Order of disposition, Family Court, New York County (Jane Pearl, J.), entered on or about December 19, 2018, to the extent it brings up for review a fact-finding order, same court and Judge, entered on or about December 11, 2018, which found that respondent mother medically neglected the subject child, unanimously affirmed, without costs. Appeal from fact-finding order unanimously dismissed, without costs, as subsumed in the appeal from the order of disposition.
A preponderance of the evidence supports the court's finding that respondent medically neglected the child by withholding or delaying consent for necessary treatment and procedures for the child, who had a congenital short bowel condition and needed assistance feeding, and that the withholding or delaying of consent resulted in impairment or the risk of impairment of the child's condition (see Family Court Act § 1012[f][i][A]; Matter of Nadia S. [Ron S.], 138 AD3d 526, 527 [1st Dept 2016]; Matter of Faridah W., 180 AD2d 451 [1st Dept 1992], lv denied 80 NY2d 751 [1992]).

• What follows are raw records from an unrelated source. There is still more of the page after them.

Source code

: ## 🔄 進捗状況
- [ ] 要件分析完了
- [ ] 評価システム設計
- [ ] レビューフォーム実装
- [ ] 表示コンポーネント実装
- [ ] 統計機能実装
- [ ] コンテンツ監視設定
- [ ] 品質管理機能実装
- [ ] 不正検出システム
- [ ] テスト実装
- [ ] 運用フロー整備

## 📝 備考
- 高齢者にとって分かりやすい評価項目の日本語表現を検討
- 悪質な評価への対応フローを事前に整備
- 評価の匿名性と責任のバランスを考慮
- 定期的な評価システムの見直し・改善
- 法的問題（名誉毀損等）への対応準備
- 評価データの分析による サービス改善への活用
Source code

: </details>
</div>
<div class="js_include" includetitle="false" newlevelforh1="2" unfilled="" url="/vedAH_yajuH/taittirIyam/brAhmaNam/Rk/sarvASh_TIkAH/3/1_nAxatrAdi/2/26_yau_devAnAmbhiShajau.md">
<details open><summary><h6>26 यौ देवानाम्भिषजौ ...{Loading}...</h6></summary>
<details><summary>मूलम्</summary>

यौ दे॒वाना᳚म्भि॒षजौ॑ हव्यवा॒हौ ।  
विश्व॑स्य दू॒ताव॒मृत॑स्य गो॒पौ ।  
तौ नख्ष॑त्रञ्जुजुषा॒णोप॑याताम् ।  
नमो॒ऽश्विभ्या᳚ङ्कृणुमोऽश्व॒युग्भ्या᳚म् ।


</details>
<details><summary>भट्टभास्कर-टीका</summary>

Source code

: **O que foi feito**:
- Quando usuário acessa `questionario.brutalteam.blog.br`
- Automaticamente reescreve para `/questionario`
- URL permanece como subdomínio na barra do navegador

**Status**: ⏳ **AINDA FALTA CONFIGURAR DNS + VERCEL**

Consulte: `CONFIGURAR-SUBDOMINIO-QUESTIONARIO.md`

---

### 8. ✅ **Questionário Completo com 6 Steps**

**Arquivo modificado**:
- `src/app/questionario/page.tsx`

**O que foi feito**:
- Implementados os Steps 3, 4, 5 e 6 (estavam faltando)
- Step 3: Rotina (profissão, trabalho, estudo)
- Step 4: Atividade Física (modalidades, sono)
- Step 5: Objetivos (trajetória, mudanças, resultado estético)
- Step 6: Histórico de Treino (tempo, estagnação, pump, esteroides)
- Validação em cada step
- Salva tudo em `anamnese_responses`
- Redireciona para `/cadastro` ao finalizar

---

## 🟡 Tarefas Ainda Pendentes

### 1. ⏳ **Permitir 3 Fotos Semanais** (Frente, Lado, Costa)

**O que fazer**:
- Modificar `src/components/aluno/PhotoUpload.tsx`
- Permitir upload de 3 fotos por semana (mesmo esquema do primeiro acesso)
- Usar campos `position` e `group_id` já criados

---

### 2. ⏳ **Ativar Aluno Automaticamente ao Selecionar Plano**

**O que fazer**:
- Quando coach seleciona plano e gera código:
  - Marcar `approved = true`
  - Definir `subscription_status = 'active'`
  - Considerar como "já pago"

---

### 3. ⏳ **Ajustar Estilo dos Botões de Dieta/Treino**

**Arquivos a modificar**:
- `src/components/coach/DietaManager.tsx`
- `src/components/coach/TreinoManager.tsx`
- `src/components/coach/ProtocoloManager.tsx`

Respondent opposed the reinsertion of a nasogastric (NG) tube to keep the child hydrated, objected to the drawing of blood necessary to assess the child's nutritional status and hydration, delayed consenting to the replacement of the NG-tube with a gastrostomy tube, which resulted in unnecessary discomfort to the child, food aversion, and the risk of choking, and refused to consent to the child's immediate transfer from a sub-acute care facility to an acute care facility when he was found to be suffering from potentially fatal hypovolemic shock due to dehydration.
We have considered respondent's remaining arguments and find them unavailing.THIS CONSTITUTES THE DECISION AND ORDER
OF THE SUPREME COURT, APPELLATE DIVISION, FIRST DEPARTMENT.